### SOURCE MATERIAL:
========================

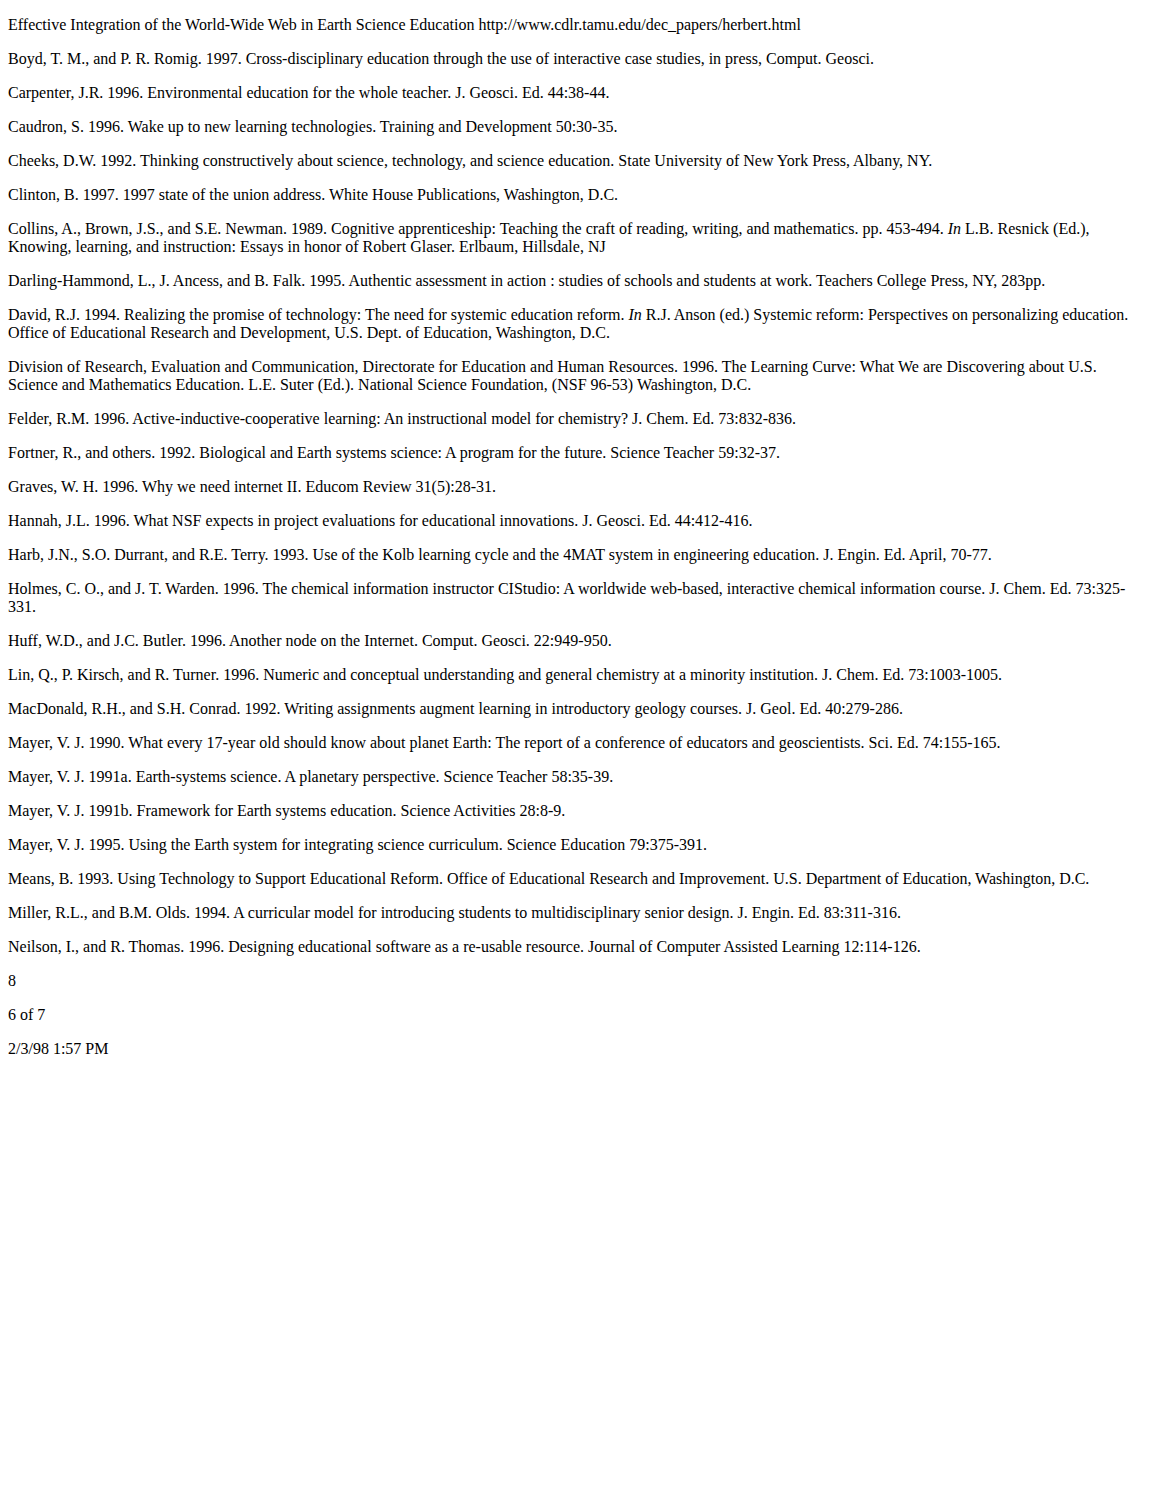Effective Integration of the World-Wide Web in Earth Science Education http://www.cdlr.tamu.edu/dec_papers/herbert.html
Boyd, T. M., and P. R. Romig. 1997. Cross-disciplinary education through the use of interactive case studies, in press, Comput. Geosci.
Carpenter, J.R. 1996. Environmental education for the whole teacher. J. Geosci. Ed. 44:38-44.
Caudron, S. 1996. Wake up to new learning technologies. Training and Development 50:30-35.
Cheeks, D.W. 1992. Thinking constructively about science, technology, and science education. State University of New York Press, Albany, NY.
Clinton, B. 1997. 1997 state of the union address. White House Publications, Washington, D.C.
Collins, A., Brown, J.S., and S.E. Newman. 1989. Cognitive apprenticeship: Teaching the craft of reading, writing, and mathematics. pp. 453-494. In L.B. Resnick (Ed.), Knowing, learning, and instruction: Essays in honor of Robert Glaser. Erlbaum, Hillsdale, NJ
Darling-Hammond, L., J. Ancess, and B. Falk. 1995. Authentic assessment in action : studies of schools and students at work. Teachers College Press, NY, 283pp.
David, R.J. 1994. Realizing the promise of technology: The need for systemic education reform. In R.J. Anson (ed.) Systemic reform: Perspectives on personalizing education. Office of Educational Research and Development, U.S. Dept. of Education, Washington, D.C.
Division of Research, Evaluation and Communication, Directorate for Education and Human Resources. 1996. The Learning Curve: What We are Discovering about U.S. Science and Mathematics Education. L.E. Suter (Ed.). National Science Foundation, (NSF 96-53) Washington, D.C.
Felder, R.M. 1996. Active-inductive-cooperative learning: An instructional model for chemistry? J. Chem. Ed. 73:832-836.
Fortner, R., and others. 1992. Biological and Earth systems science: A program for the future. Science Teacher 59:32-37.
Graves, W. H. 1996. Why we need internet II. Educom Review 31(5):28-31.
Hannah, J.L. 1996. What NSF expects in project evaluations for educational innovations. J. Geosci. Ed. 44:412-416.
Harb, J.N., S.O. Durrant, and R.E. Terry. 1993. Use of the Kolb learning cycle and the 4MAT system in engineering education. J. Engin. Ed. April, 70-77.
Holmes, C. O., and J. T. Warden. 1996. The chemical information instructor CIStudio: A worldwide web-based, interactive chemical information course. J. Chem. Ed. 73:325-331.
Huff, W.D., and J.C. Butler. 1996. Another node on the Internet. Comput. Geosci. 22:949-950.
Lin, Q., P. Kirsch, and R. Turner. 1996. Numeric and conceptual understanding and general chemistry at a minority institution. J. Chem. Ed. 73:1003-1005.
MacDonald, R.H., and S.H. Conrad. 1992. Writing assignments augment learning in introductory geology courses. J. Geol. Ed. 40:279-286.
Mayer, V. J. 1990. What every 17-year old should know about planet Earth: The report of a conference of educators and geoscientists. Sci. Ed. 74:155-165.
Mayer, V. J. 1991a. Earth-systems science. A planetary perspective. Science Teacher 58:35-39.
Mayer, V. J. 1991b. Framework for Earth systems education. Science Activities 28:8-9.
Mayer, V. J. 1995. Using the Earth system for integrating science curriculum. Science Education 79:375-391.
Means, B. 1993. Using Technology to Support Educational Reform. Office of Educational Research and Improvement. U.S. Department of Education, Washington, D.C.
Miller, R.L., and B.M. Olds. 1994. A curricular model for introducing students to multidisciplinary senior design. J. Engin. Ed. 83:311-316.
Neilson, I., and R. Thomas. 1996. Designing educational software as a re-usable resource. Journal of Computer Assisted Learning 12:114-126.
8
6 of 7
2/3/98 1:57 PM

========================

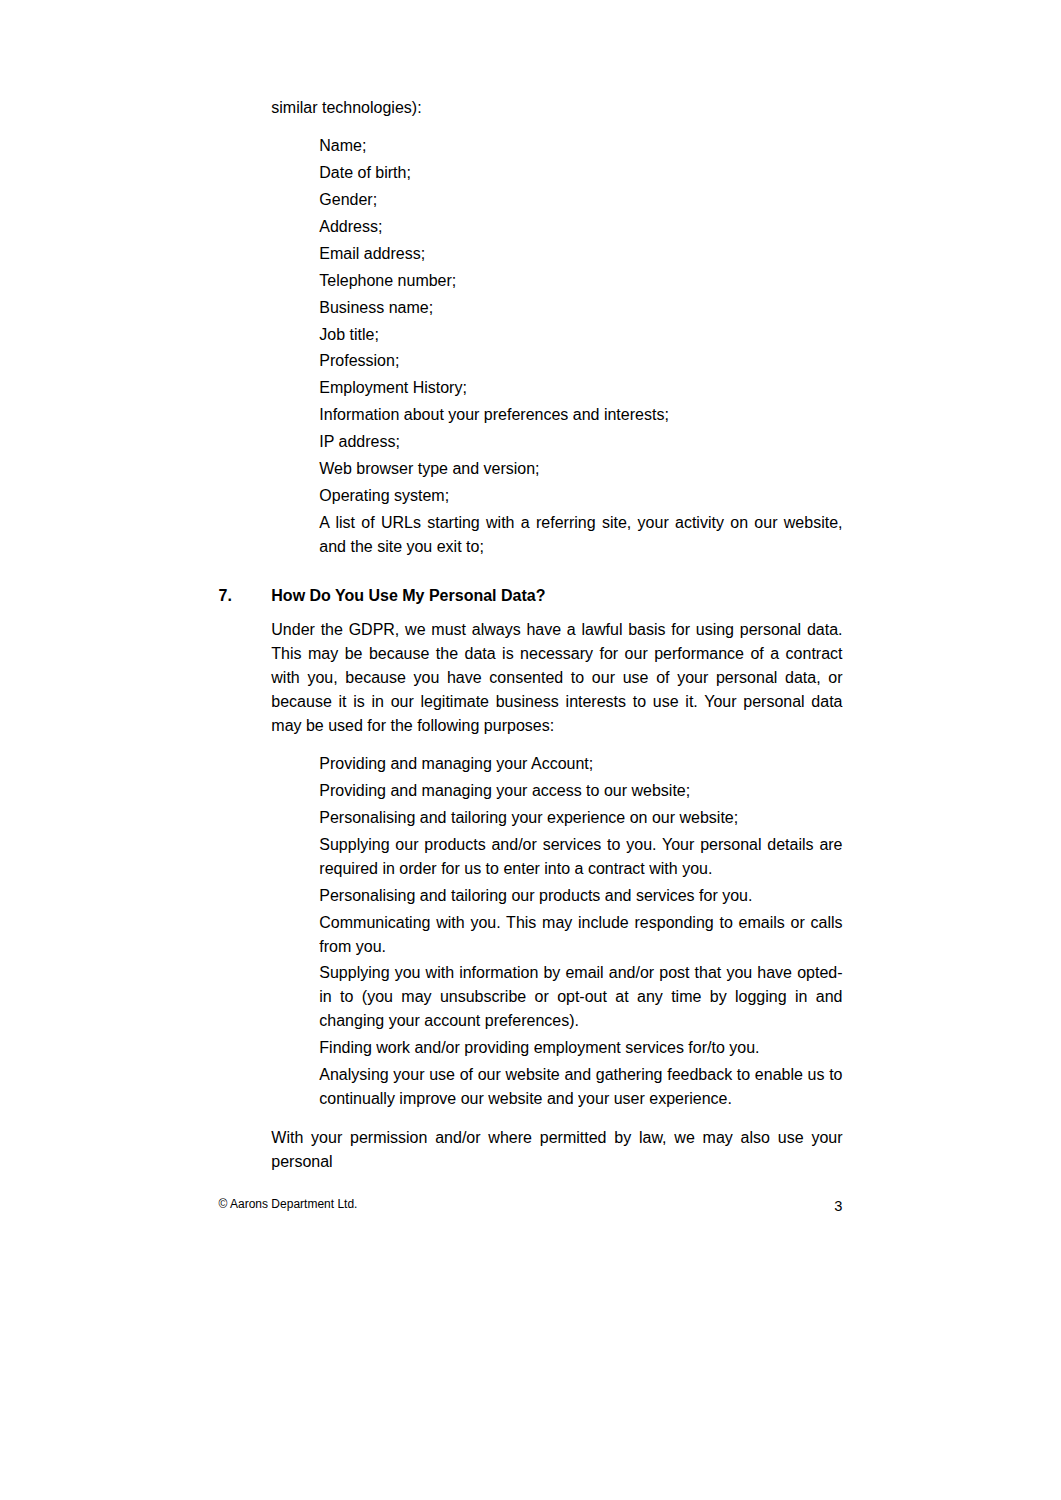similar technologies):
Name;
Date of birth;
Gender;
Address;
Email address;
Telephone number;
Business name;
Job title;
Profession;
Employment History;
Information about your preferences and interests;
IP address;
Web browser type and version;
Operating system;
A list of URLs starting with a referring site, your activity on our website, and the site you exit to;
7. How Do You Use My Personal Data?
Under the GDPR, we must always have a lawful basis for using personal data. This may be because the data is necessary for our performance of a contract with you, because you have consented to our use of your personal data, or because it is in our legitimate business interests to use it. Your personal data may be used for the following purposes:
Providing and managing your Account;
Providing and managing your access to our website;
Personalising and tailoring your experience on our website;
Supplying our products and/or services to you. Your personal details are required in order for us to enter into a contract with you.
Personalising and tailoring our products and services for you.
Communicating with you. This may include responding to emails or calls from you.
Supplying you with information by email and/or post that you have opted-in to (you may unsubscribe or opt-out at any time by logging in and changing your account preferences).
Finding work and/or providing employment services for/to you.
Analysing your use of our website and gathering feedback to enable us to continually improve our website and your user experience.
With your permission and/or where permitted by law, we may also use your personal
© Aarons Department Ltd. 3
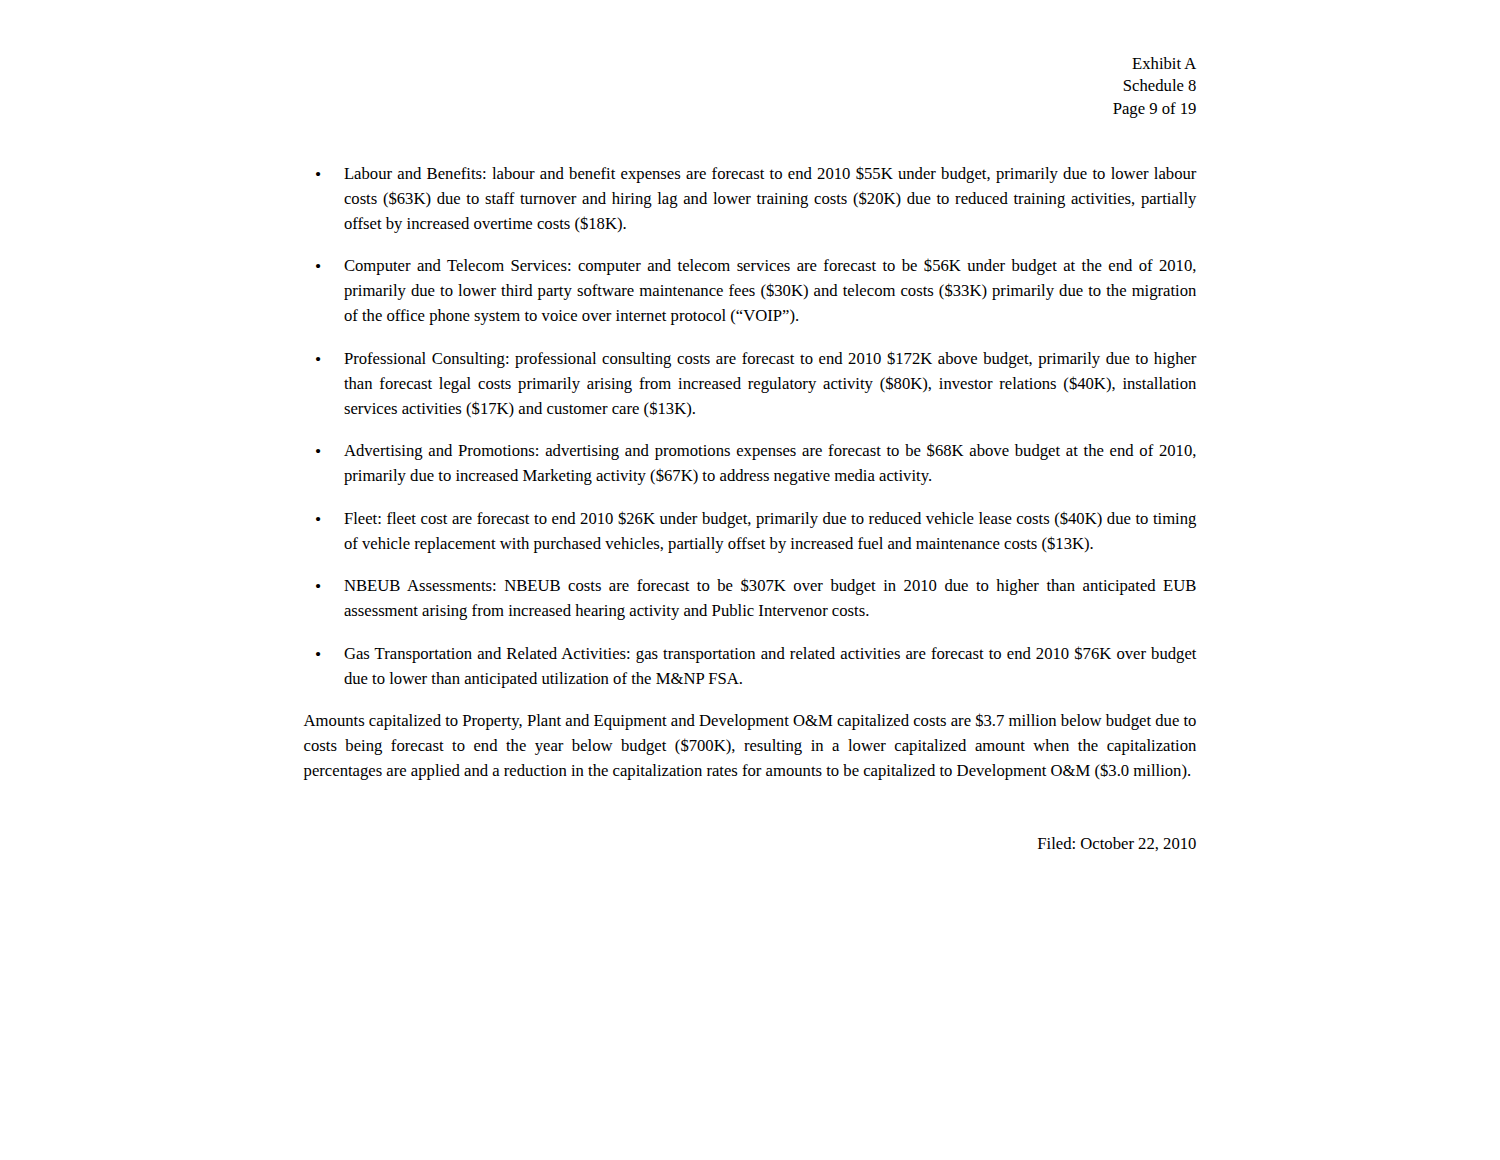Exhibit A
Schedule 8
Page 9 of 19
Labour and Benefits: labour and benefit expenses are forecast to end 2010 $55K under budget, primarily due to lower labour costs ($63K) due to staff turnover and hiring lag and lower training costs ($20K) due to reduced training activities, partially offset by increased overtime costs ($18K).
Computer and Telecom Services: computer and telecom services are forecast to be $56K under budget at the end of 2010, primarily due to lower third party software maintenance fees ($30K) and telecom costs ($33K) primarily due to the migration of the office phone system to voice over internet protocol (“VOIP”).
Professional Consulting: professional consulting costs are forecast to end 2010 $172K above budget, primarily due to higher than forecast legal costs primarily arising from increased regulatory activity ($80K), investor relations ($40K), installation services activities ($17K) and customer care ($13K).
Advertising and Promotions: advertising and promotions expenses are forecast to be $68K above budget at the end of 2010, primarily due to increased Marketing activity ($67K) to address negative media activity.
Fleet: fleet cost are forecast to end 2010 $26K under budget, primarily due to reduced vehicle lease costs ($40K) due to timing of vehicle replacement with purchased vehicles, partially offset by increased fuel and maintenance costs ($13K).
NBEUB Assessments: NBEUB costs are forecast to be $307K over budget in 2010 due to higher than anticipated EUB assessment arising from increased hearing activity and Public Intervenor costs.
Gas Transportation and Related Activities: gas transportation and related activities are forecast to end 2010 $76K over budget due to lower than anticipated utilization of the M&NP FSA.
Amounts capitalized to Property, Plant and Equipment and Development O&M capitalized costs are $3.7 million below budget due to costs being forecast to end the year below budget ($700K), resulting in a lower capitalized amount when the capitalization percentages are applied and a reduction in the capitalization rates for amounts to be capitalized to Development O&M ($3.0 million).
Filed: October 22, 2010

========================

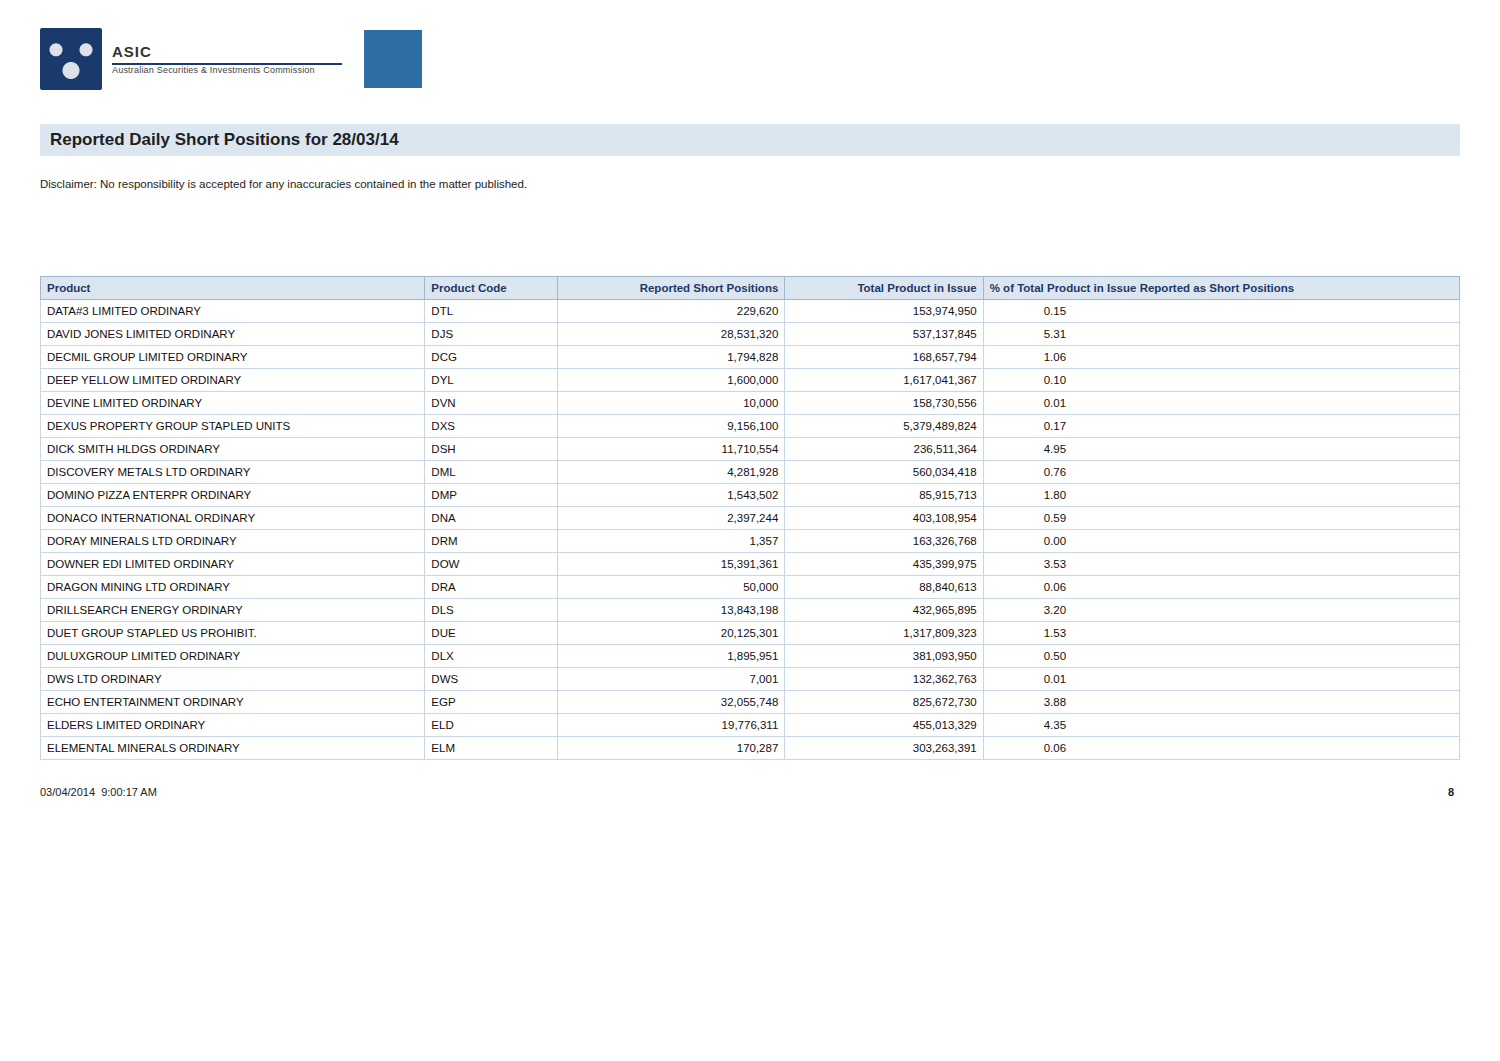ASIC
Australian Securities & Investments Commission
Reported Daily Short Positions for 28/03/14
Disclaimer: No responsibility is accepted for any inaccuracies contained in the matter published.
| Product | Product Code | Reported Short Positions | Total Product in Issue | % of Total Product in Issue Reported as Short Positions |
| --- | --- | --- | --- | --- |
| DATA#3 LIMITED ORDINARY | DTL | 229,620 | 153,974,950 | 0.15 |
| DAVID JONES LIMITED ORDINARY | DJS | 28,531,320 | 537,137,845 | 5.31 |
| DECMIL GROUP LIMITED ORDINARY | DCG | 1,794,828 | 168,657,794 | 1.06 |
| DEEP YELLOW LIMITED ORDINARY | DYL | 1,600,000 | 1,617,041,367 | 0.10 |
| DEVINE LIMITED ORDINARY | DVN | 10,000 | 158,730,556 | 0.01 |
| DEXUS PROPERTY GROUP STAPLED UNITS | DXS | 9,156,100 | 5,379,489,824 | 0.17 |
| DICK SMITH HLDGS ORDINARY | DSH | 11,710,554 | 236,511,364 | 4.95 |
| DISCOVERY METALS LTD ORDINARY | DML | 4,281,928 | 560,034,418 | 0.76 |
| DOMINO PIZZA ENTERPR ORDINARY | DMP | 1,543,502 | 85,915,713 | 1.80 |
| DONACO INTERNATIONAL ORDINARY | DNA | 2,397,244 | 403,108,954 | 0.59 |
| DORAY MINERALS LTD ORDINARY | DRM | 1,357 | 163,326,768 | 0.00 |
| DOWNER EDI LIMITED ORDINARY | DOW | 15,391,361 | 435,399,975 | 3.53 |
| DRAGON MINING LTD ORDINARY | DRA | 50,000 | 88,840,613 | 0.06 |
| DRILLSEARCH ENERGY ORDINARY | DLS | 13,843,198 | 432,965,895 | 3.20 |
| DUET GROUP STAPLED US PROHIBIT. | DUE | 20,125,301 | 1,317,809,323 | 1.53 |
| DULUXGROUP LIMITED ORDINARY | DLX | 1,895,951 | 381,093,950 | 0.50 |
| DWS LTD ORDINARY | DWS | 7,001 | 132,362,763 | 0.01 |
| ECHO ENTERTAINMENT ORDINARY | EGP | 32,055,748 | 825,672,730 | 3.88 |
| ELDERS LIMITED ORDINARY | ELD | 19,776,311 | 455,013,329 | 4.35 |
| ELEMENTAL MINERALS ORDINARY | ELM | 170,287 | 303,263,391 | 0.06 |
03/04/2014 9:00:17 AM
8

========================

### WHAT IS NEEDED:
Send back exactly the lines of the listing above starting at the one with "153,974,950 | 0.15 |" and ending at the one with "1,317,809,323 | 1.53 |", inclusive, and no others.

### EXPECTED ANSWER:
| DATA#3 LIMITED ORDINARY | DTL | 229,620 | 153,974,950 | 0.15 |
| DAVID JONES LIMITED ORDINARY | DJS | 28,531,320 | 537,137,845 | 5.31 |
| DECMIL GROUP LIMITED ORDINARY | DCG | 1,794,828 | 168,657,794 | 1.06 |
| DEEP YELLOW LIMITED ORDINARY | DYL | 1,600,000 | 1,617,041,367 | 0.10 |
| DEVINE LIMITED ORDINARY | DVN | 10,000 | 158,730,556 | 0.01 |
| DEXUS PROPERTY GROUP STAPLED UNITS | DXS | 9,156,100 | 5,379,489,824 | 0.17 |
| DICK SMITH HLDGS ORDINARY | DSH | 11,710,554 | 236,511,364 | 4.95 |
| DISCOVERY METALS LTD ORDINARY | DML | 4,281,928 | 560,034,418 | 0.76 |
| DOMINO PIZZA ENTERPR ORDINARY | DMP | 1,543,502 | 85,915,713 | 1.80 |
| DONACO INTERNATIONAL ORDINARY | DNA | 2,397,244 | 403,108,954 | 0.59 |
| DORAY MINERALS LTD ORDINARY | DRM | 1,357 | 163,326,768 | 0.00 |
| DOWNER EDI LIMITED ORDINARY | DOW | 15,391,361 | 435,399,975 | 3.53 |
| DRAGON MINING LTD ORDINARY | DRA | 50,000 | 88,840,613 | 0.06 |
| DRILLSEARCH ENERGY ORDINARY | DLS | 13,843,198 | 432,965,895 | 3.20 |
| DUET GROUP STAPLED US PROHIBIT. | DUE | 20,125,301 | 1,317,809,323 | 1.53 |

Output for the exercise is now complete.